[Entries excerpted from a collection]

________________________________________

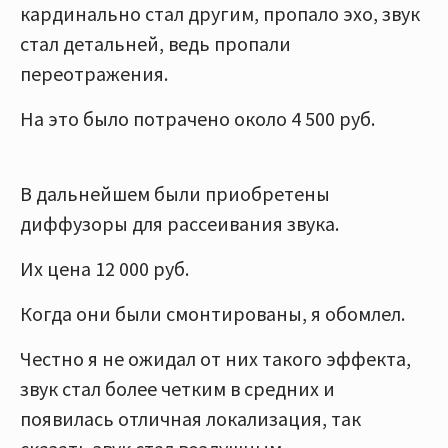
кардинально стал другим, пропало эхо, звук
стал детальней, ведь пропали
переотражения.
На это было потрачено около 4 500 руб.
В дальнейшем были приобретены
диффузоры для рассеивания звука.
Их цена 12 000 руб.
Когда они были смонтированы, я обомлел.
Честно я не ожидал от них такого эффекта,
звук стал более четким в средних и
появилась отличная локализация, так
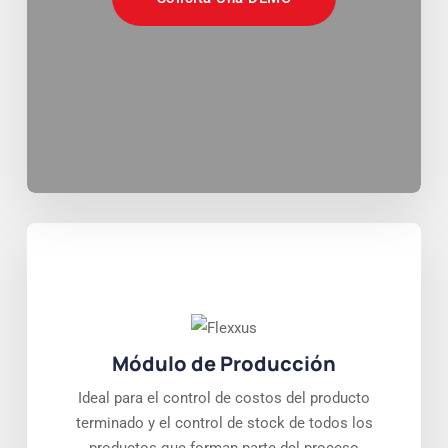
Módulo de Producción
Ideal para el control de costos del producto
terminado y el control de stock de todos los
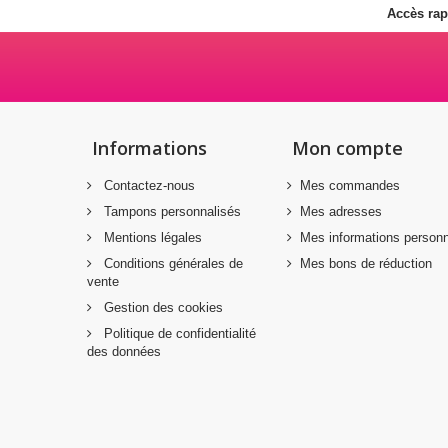
Accès rap
Informations
Mon compte
Contactez-nous
Mes commandes
Tampons personnalisés
Mes adresses
Mentions légales
Mes informations personn
Conditions générales de
Mes bons de réduction
vente
Gestion des cookies
Politique de confidentialité
des données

________________________________________

§ Task objective:
Update the lines from the beginning of the entries through the line containing "Когда они были смонтированы, я обомлел." by replacing "диффузоры" with "поглотители" and changing nothing else. Leave the pictures out of your answer.

§ Exercise output:
кардинально стал другим, пропало эхо, звук
стал детальней, ведь пропали
переотражения.
На это было потрачено около 4 500 руб.
В дальнейшем были приобретены
поглотители для рассеивания звука.
Их цена 12 000 руб.
Когда они были смонтированы, я обомлел.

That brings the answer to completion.